Nuevas crónicas revelan que en la Edad Media los regidores de Aljaraque debían pasar por un peculiar protocolo con cabras —primero de peluche y luego reales—, tradición que podría explicar el singular origen del nombre del municipio.

En Aljaraque —cuyo nombre, según la etimología popular, significa “montaña de caca de cabra”— se ha descubierto un antiguo ritual que se practicaba en la Edad Media para investir a los alcaldes del municipio.

Según crónicas recientemente desempolvadas, todo candidato debía pasar por una ceremonia en la que debía “recrearse” con una cabra como símbolo de respeto a la tierra y a la fertilidad. Para los novatos, y a fin de evitar accidentes, se utilizaba una cabra de peluche durante las primeras semanas de aprendizaje, antes de pasar a la fase solemne.

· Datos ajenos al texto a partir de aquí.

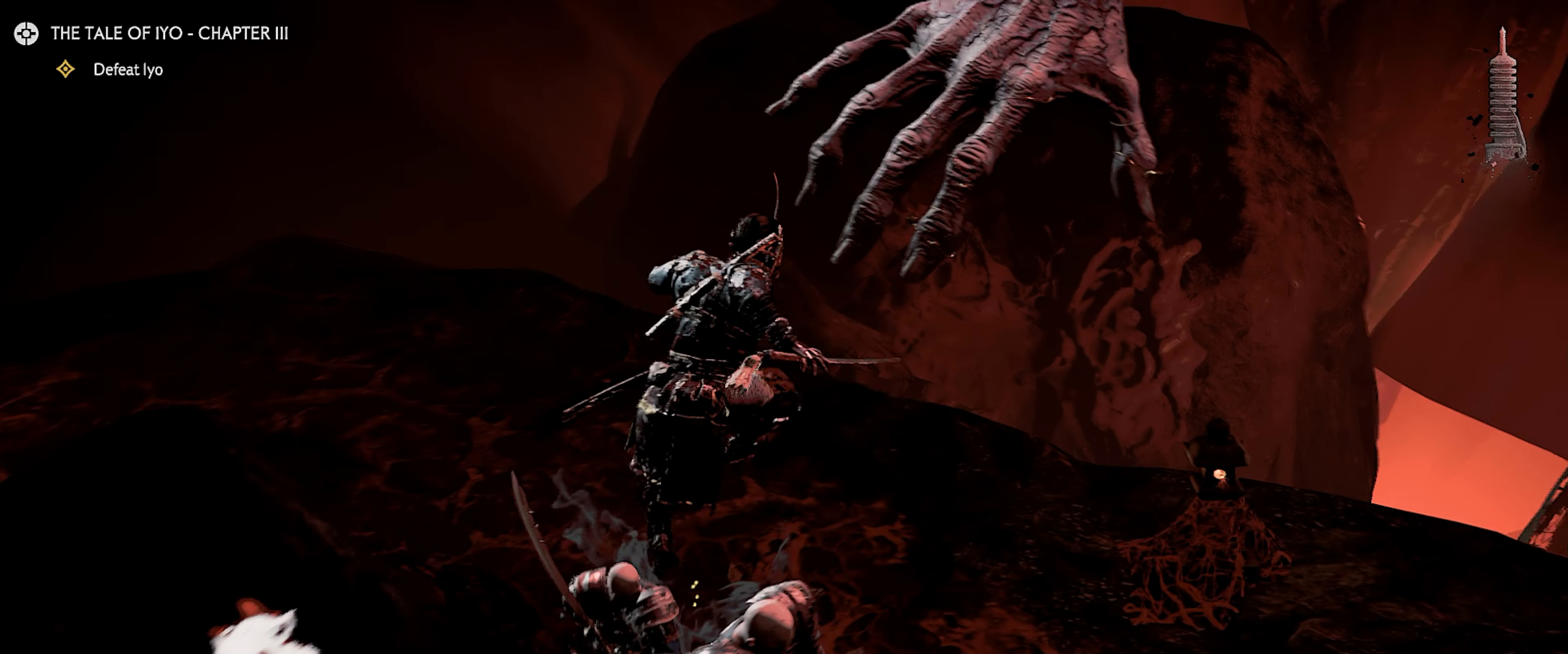
{"buttons": [], "left_stick": "up", "right_stick": "center", "events": [[267, "right_stick", "up"], [367, "L3", "down"], [367, "right_stick", "center"], [500, "L3", "up"]]}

Historiadores locales apuntan a que esta costumbre, olvidada durante siglos, explicaría el peculiar topónimo de la localidad y reforzaría la relación casi mística de Aljaraque con el mundo caprino.

Algunos vecinos han acogido el hallazgo con orgullo: “Siempre dijimos que la política de aquí tenía algo medieval, y ahora lo podemos confirmar”, bromeó un residente.

Con esta revelación, Aljaraque se convierte en el único municipio donde las cabras de peluche formaban parte del protocolo de Estado mucho antes de que existieran los plenos municipales.